Start of Block
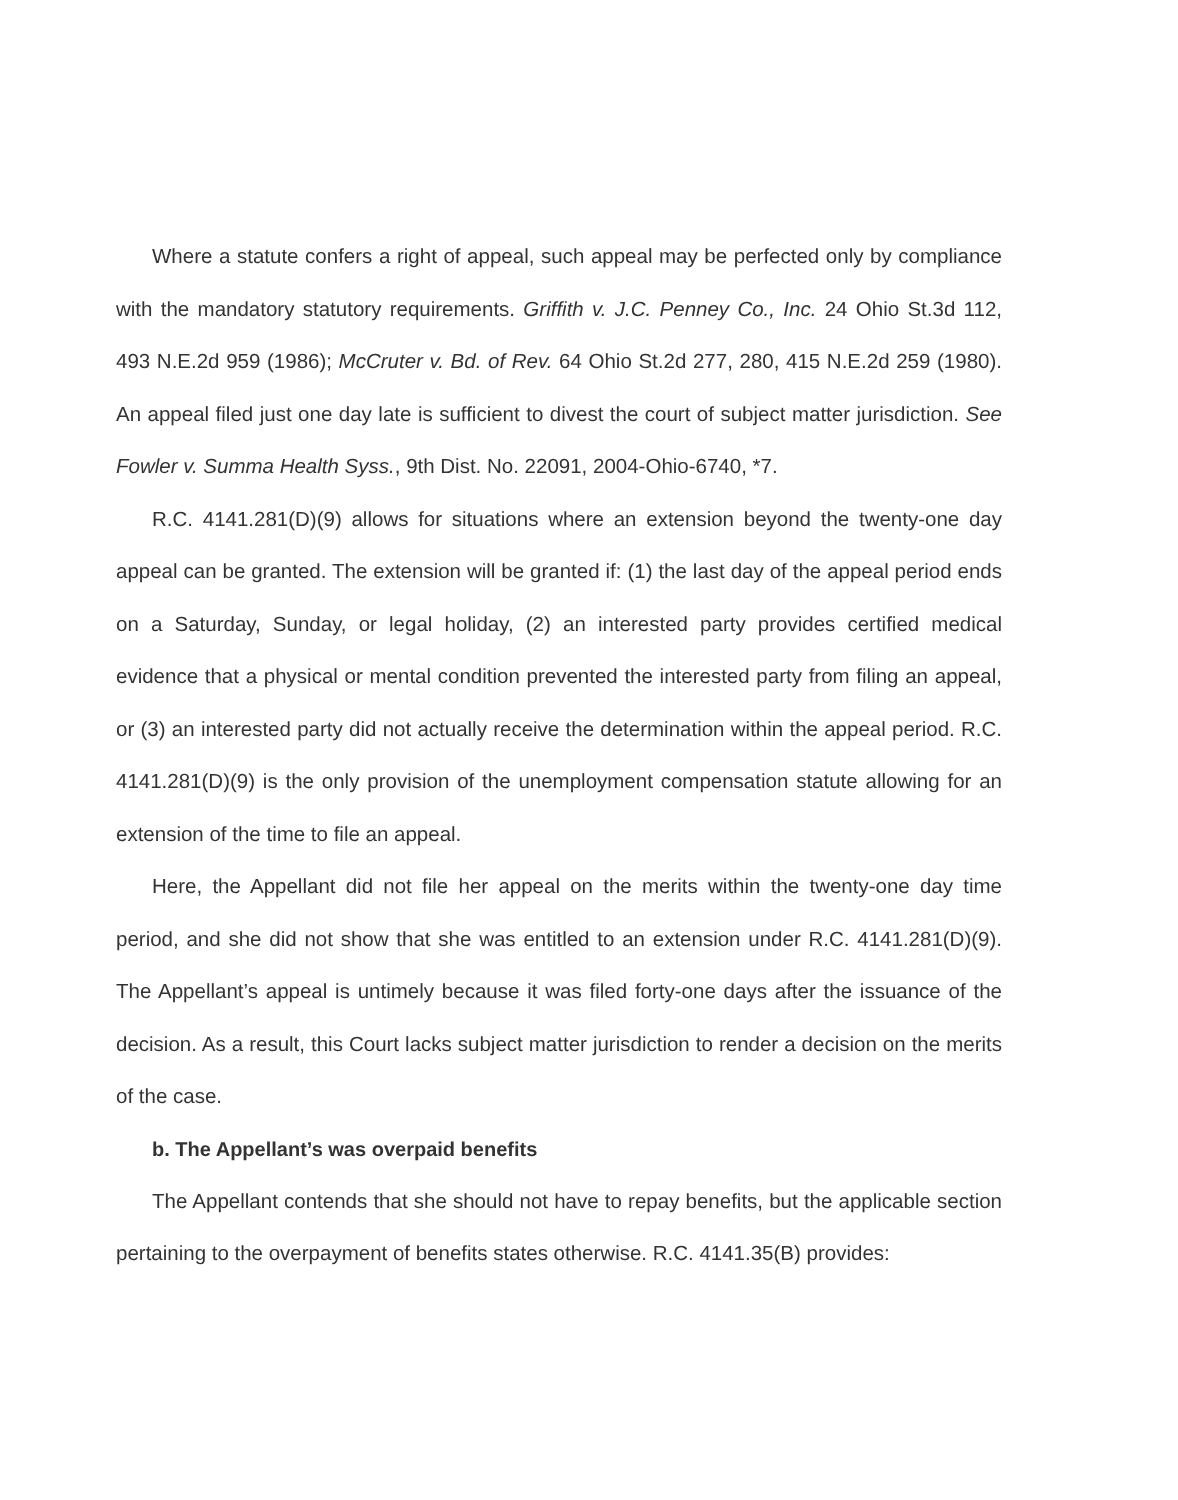Where a statute confers a right of appeal, such appeal may be perfected only by compliance with the mandatory statutory requirements. Griffith v. J.C. Penney Co., Inc. 24 Ohio St.3d 112, 493 N.E.2d 959 (1986); McCruter v. Bd. of Rev. 64 Ohio St.2d 277, 280, 415 N.E.2d 259 (1980). An appeal filed just one day late is sufficient to divest the court of subject matter jurisdiction. See Fowler v. Summa Health Syss., 9th Dist. No. 22091, 2004-Ohio-6740, *7.
R.C. 4141.281(D)(9) allows for situations where an extension beyond the twenty-one day appeal can be granted. The extension will be granted if: (1) the last day of the appeal period ends on a Saturday, Sunday, or legal holiday, (2) an interested party provides certified medical evidence that a physical or mental condition prevented the interested party from filing an appeal, or (3) an interested party did not actually receive the determination within the appeal period. R.C. 4141.281(D)(9) is the only provision of the unemployment compensation statute allowing for an extension of the time to file an appeal.
Here, the Appellant did not file her appeal on the merits within the twenty-one day time period, and she did not show that she was entitled to an extension under R.C. 4141.281(D)(9). The Appellant’s appeal is untimely because it was filed forty-one days after the issuance of the decision. As a result, this Court lacks subject matter jurisdiction to render a decision on the merits of the case.
b. The Appellant’s was overpaid benefits
The Appellant contends that she should not have to repay benefits, but the applicable section pertaining to the overpayment of benefits states otherwise. R.C. 4141.35(B) provides:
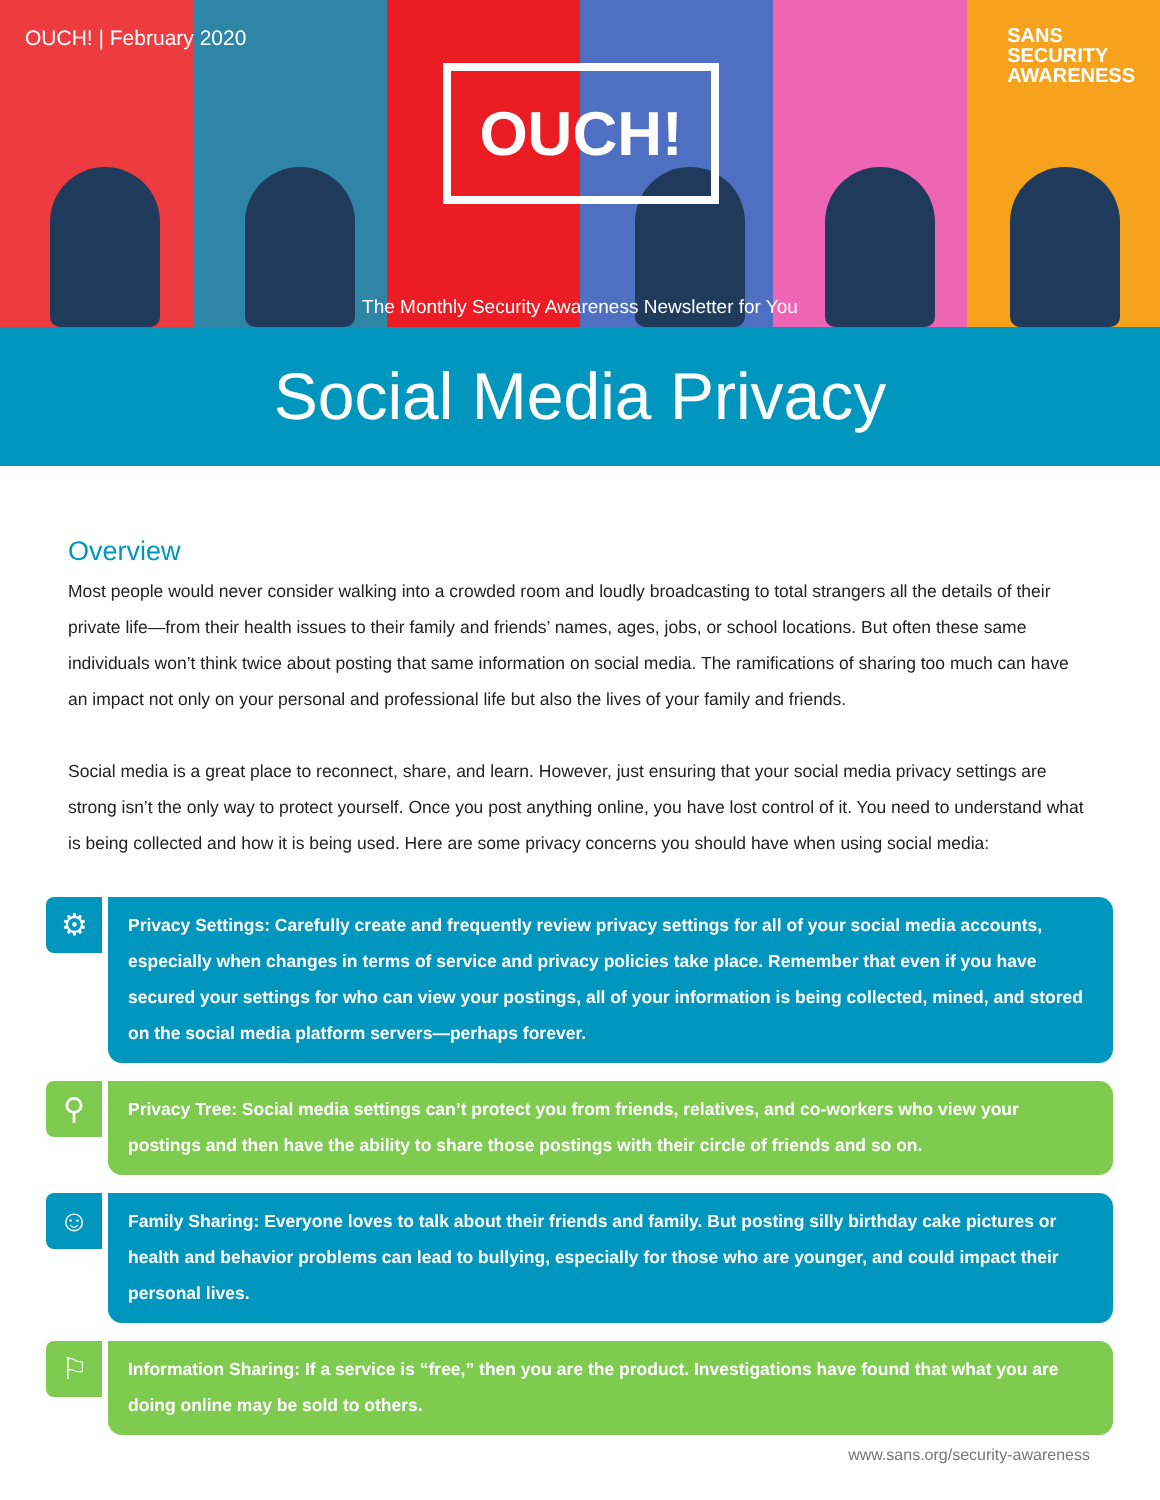OUCH! | February 2020
OUCH!
SANS
SECURITY
AWARENESS
The Monthly Security Awareness Newsletter for You
Social Media Privacy
Overview
Most people would never consider walking into a crowded room and loudly broadcasting to total strangers all the details of their private life—from their health issues to their family and friends’ names, ages, jobs, or school locations. But often these same individuals won’t think twice about posting that same information on social media. The ramifications of sharing too much can have an impact not only on your personal and professional life but also the lives of your family and friends.
Social media is a great place to reconnect, share, and learn. However, just ensuring that your social media privacy settings are strong isn’t the only way to protect yourself. Once you post anything online, you have lost control of it. You need to understand what is being collected and how it is being used. Here are some privacy concerns you should have when using social media:
⚙
Privacy Settings: Carefully create and frequently review privacy settings for all of your social media accounts, especially when changes in terms of service and privacy policies take place. Remember that even if you have secured your settings for who can view your postings, all of your information is being collected, mined, and stored on the social media platform servers—perhaps forever.
⚲
Privacy Tree: Social media settings can’t protect you from friends, relatives, and co-workers who view your postings and then have the ability to share those postings with their circle of friends and so on.
☺
Family Sharing: Everyone loves to talk about their friends and family. But posting silly birthday cake pictures or health and behavior problems can lead to bullying, especially for those who are younger, and could impact their personal lives.
⚐
Information Sharing: If a service is “free,” then you are the product. Investigations have found that what you are doing online may be sold to others.
www.sans.org/security-awareness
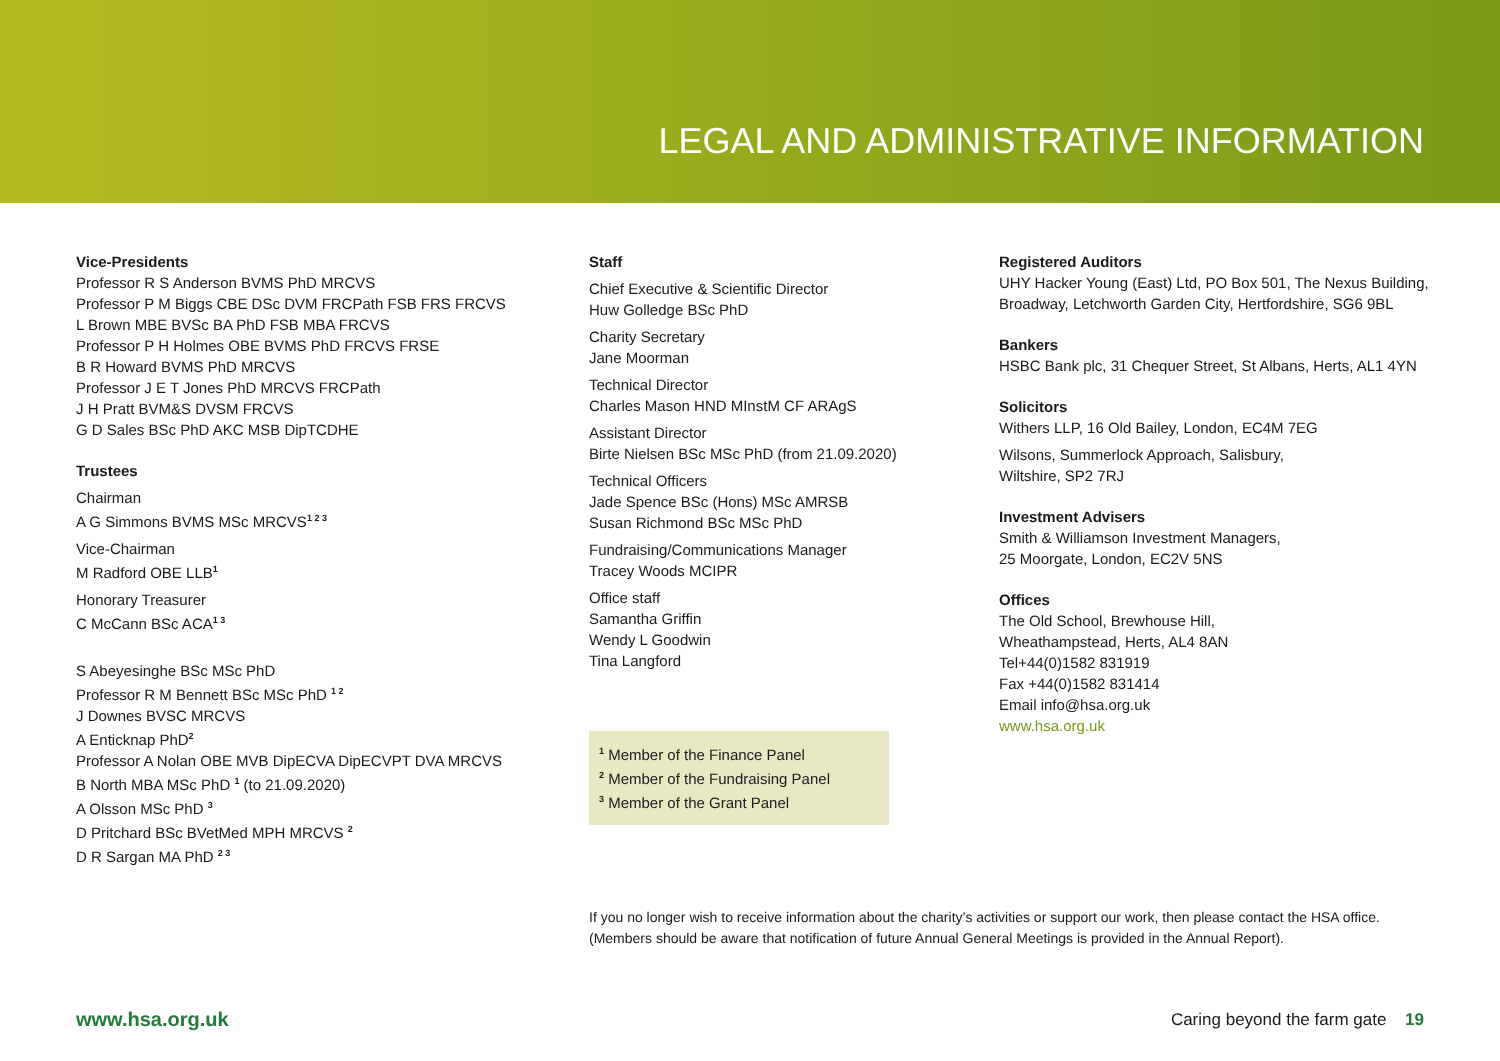LEGAL AND ADMINISTRATIVE INFORMATION
Vice-Presidents
Professor R S Anderson BVMS PhD MRCVS
Professor P M Biggs CBE DSc DVM FRCPath FSB FRS FRCVS
L Brown MBE BVSc BA PhD FSB MBA FRCVS
Professor P H Holmes OBE BVMS PhD FRCVS FRSE
B R Howard BVMS PhD MRCVS
Professor J E T Jones PhD MRCVS FRCPath
J H Pratt BVM&S DVSM FRCVS
G D Sales BSc PhD AKC MSB DipTCDHE
Trustees
Chairman
A G Simmons BVMS MSc MRCVS<sup>1 2 3</sup>
Vice-Chairman
M Radford OBE LLB<sup>1</sup>
Honorary Treasurer
C McCann BSc ACA<sup>1 3</sup>
S Abeyesinghe BSc MSc PhD
Professor R M Bennett BSc MSc PhD <sup>1 2</sup>
J Downes BVSC MRCVS
A Enticknap PhD<sup>2</sup>
Professor A Nolan OBE MVB DipECVA DipECVPT DVA MRCVS
B North MBA MSc PhD <sup>1</sup> (to 21.09.2020)
A Olsson MSc PhD <sup>3</sup>
D Pritchard BSc BVetMed MPH MRCVS <sup>2</sup>
D R Sargan MA PhD <sup>2 3</sup>
Staff
Chief Executive & Scientific Director
Huw Golledge BSc PhD
Charity Secretary
Jane Moorman
Technical Director
Charles Mason HND MInstM CF ARAgS
Assistant Director
Birte Nielsen BSc MSc PhD (from 21.09.2020)
Technical Officers
Jade Spence BSc (Hons) MSc AMRSB
Susan Richmond BSc MSc PhD
Fundraising/Communications Manager
Tracey Woods MCIPR
Office staff
Samantha Griffin
Wendy L Goodwin
Tina Langford
<sup>1</sup> Member of the Finance Panel
<sup>2</sup> Member of the Fundraising Panel
<sup>3</sup> Member of the Grant Panel
Registered Auditors
UHY Hacker Young (East) Ltd, PO Box 501, The Nexus Building, Broadway, Letchworth Garden City, Hertfordshire, SG6 9BL
Bankers
HSBC Bank plc, 31 Chequer Street, St Albans, Herts, AL1 4YN
Solicitors
Withers LLP, 16 Old Bailey, London, EC4M 7EG
Wilsons, Summerlock Approach, Salisbury,
Wiltshire, SP2 7RJ
Investment Advisers
Smith & Williamson Investment Managers,
25 Moorgate, London, EC2V 5NS
Offices
The Old School, Brewhouse Hill,
Wheathampstead, Herts, AL4 8AN
Tel+44(0)1582 831919
Fax +44(0)1582 831414
Email info@hsa.org.uk
www.hsa.org.uk
If you no longer wish to receive information about the charity’s activities or support our work, then please contact the HSA office. (Members should be aware that notification of future Annual General Meetings is provided in the Annual Report).
www.hsa.org.uk
Caring beyond the farm gate 19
End of Block
**YOUR INSTRUCTIONS**. Reproduce without change every line of the entries above, from the one containing "G D Sales BSc PhD AKC MSB DipTCDHE" through the last.

**EXERCISE ANSWER**.
G D Sales BSc PhD AKC MSB DipTCDHE
Trustees
Chairman
A G Simmons BVMS MSc MRCVS<sup>1 2 3</sup>
Vice-Chairman
M Radford OBE LLB<sup>1</sup>
Honorary Treasurer
C McCann BSc ACA<sup>1 3</sup>
S Abeyesinghe BSc MSc PhD
Professor R M Bennett BSc MSc PhD <sup>1 2</sup>
J Downes BVSC MRCVS
A Enticknap PhD<sup>2</sup>
Professor A Nolan OBE MVB DipECVA DipECVPT DVA MRCVS
B North MBA MSc PhD <sup>1</sup> (to 21.09.2020)
A Olsson MSc PhD <sup>3</sup>
D Pritchard BSc BVetMed MPH MRCVS <sup>2</sup>
D R Sargan MA PhD <sup>2 3</sup>
Staff
Chief Executive & Scientific Director
Huw Golledge BSc PhD
Charity Secretary
Jane Moorman
Technical Director
Charles Mason HND MInstM CF ARAgS
Assistant Director
Birte Nielsen BSc MSc PhD (from 21.09.2020)
Technical Officers
Jade Spence BSc (Hons) MSc AMRSB
Susan Richmond BSc MSc PhD
Fundraising/Communications Manager
Tracey Woods MCIPR
Office staff
Samantha Griffin
Wendy L Goodwin
Tina Langford
<sup>1</sup> Member of the Finance Panel
<sup>2</sup> Member of the Fundraising Panel
<sup>3</sup> Member of the Grant Panel
Registered Auditors
UHY Hacker Young (East) Ltd, PO Box 501, The Nexus Building, Broadway, Letchworth Garden City, Hertfordshire, SG6 9BL
Bankers
HSBC Bank plc, 31 Chequer Street, St Albans, Herts, AL1 4YN
Solicitors
Withers LLP, 16 Old Bailey, London, EC4M 7EG
Wilsons, Summerlock Approach, Salisbury,
Wiltshire, SP2 7RJ
Investment Advisers
Smith & Williamson Investment Managers,
25 Moorgate, London, EC2V 5NS
Offices
The Old School, Brewhouse Hill,
Wheathampstead, Herts, AL4 8AN
Tel+44(0)1582 831919
Fax +44(0)1582 831414
Email info@hsa.org.uk
www.hsa.org.uk
If you no longer wish to receive information about the charity’s activities or support our work, then please contact the HSA office. (Members should be aware that notification of future Annual General Meetings is provided in the Annual Report).
www.hsa.org.uk
Caring beyond the farm gate 19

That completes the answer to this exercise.